If your mental model of an agent is “LLM + tools + loop,” you won’t think about how memory should work, where the trust boundaries are, or what happens when planning fails. These things don’t vanish just because you didn’t think about them — they show up in production as bugs, usually at the worst possible moment.

Clawd Clawd murmur:

This reminds me of the “full-stack engineer” definition war from the 2010s. Some people said full-stack means you can write frontend plus backend. Others said it means you need DevOps, security, performance tuning, UX design… That debate raged for years and never got resolved.

But the real value of that argument wasn’t the definition itself — it was forcing people to ask: when you say “I’m full-stack,” what are you actually promising? Same thing here. When you say “I built an agent,” what did you actually build?

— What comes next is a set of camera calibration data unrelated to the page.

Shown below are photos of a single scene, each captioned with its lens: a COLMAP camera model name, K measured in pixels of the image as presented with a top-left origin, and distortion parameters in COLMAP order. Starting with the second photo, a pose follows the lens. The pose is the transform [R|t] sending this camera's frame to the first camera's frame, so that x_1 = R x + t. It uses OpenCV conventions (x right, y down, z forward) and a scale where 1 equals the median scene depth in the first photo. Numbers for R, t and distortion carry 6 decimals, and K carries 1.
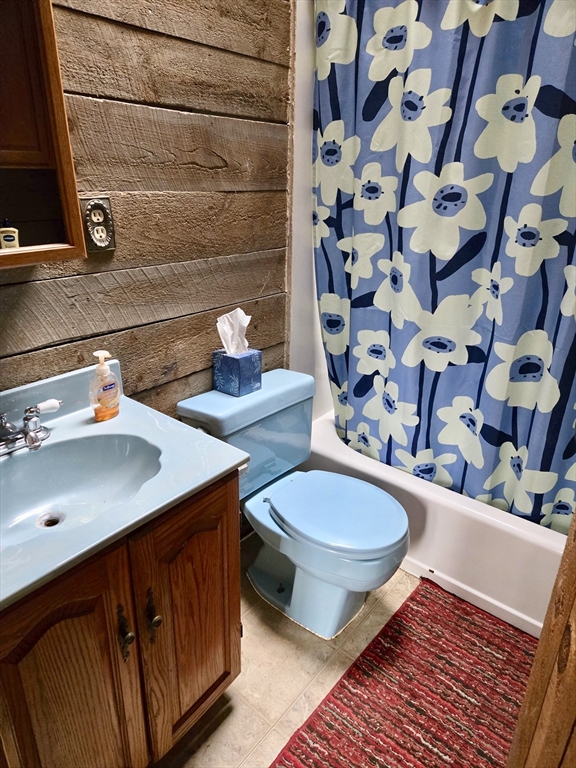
lens RADIAL K [[514.3, 0, 288.0], [0, 514.3, 384.0], [0, 0, 1]] dist [0.087864, -0.070174]
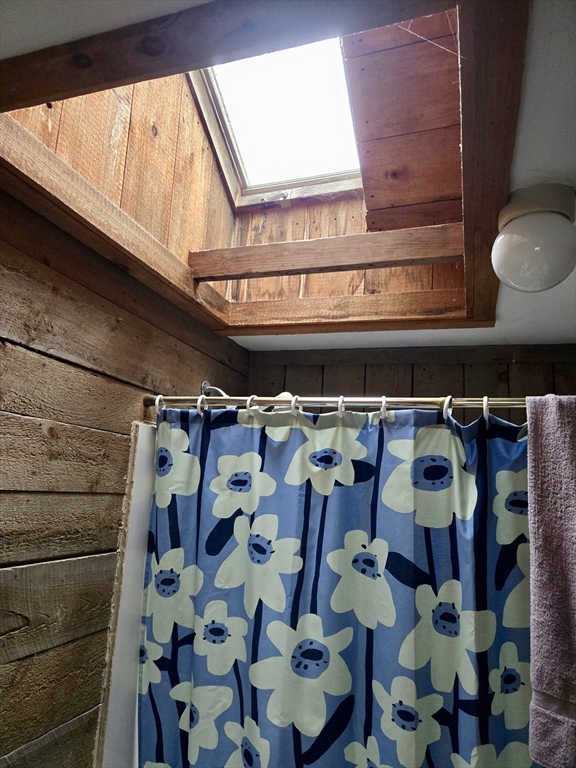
lens RADIAL K [[514.3, 0, 288.0], [0, 514.3, 384.0], [0, 0, 1]] dist [0.087864, -0.070174]
pose [[0.945921, 0.088831, 0.311997, -0.029632], [0.094600, 0.844437, -0.527235, -0.266900], [-0.310297, 0.528238, 0.790367, 0.092651]]
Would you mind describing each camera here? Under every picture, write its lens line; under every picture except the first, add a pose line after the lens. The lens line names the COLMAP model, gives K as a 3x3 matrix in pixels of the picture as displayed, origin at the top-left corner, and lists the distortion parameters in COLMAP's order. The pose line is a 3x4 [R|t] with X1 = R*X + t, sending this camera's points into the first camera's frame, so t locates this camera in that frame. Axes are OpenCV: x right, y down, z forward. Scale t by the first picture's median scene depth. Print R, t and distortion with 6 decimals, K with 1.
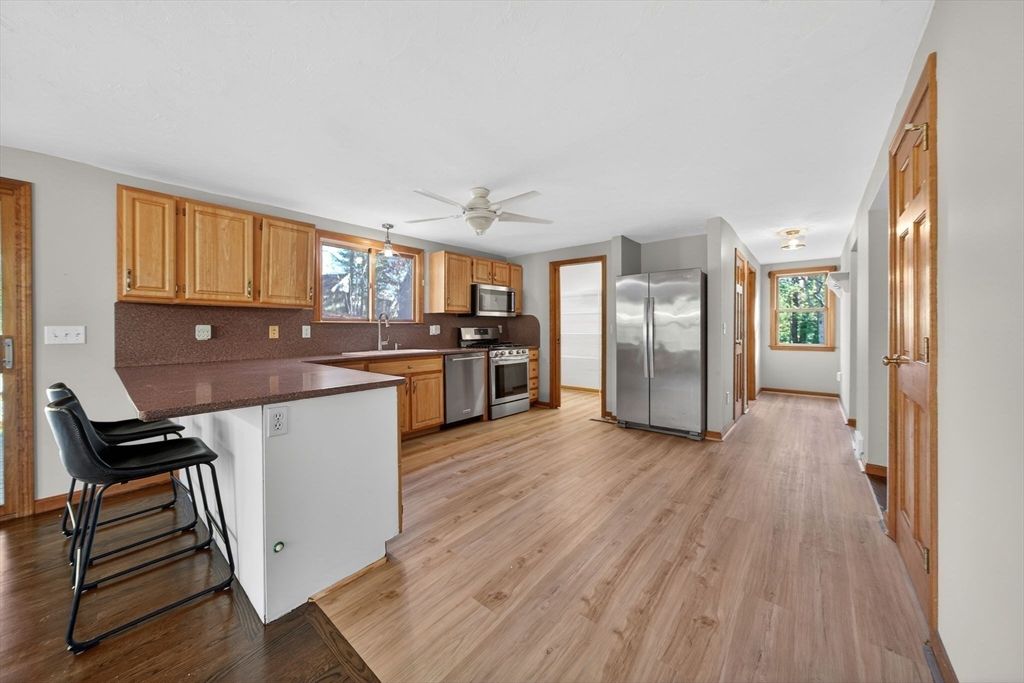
lens RADIAL K [[353.1, 0, 514.5], [0, 353.1, 330.9], [0, 0, 1]] dist [-0.000210, -0.000021]
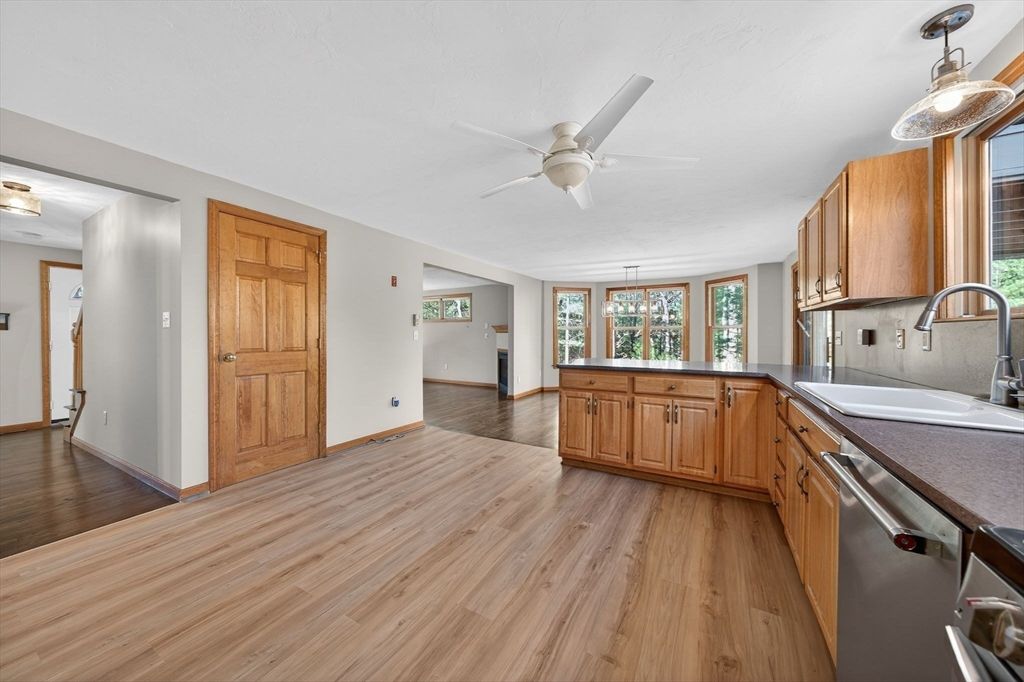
lens RADIAL K [[353.1, 0, 514.5], [0, 353.1, 330.4], [0, 0, 1]] dist [-0.000210, -0.000021]
pose [[-0.981017, 0.001126, -0.193920, 0.158817], [0.001206, 0.999999, -0.000294, -0.017173], [0.193919, -0.000522, -0.981017, 1.955591]]
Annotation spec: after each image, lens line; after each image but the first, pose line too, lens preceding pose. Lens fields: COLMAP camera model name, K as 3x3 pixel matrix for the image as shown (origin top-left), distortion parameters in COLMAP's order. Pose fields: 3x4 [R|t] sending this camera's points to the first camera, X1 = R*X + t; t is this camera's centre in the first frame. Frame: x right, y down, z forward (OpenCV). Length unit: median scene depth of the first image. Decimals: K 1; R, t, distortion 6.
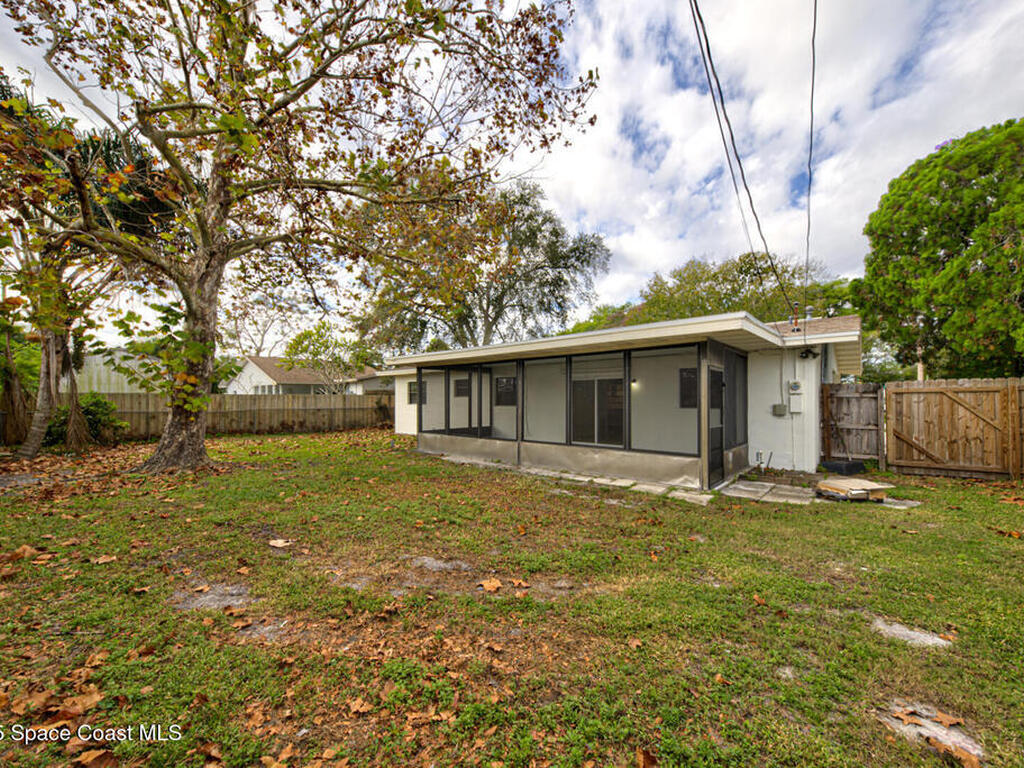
lens RADIAL K [[395.9, 0, 512.2], [0, 395.9, 392.4], [0, 0, 1]] dist [0.023329, -0.003455]
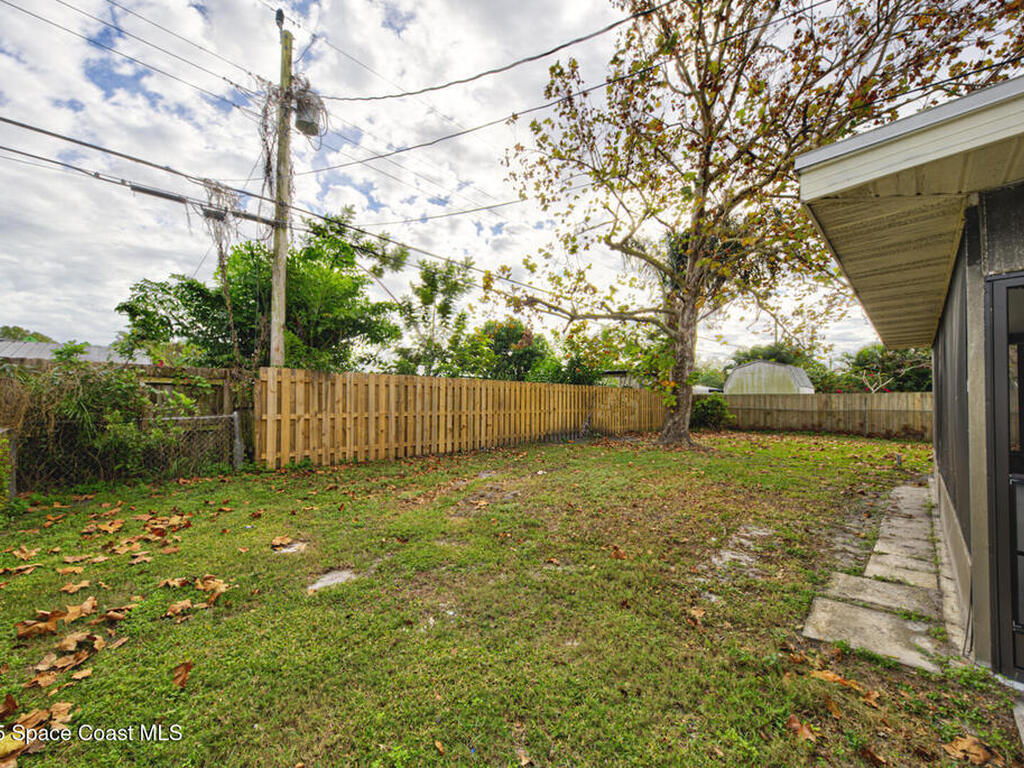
lens RADIAL K [[395.9, 0, 511.3], [0, 395.9, 393.9], [0, 0, 1]] dist [0.023329, -0.003455]
pose [[-0.074357, -0.021784, -0.996994, 0.874310], [0.021943, 0.999484, -0.023474, 0.023345], [0.996990, -0.023622, -0.073841, 0.662734]]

swyx’s full definition isn’t a quiz you need to memorize. It’s a checklist. Every time you’re building an agent, scan it and ask yourself: Intent covered? Memory covered? Planning covered? Auth covered? Which ones did you skip on purpose, and which ones did you not even think about? ╰(°▽°)⁠╯

So the story doesn’t end with “the minimalist definition is wrong” or “the complete definition is right.” It ends with this: know which level you’re speaking at. Use the minimalist version when you’re pitching to investors. Use the complete version when you’re designing architecture. People who build houses from elevator pitches end up living in buildings that collapse.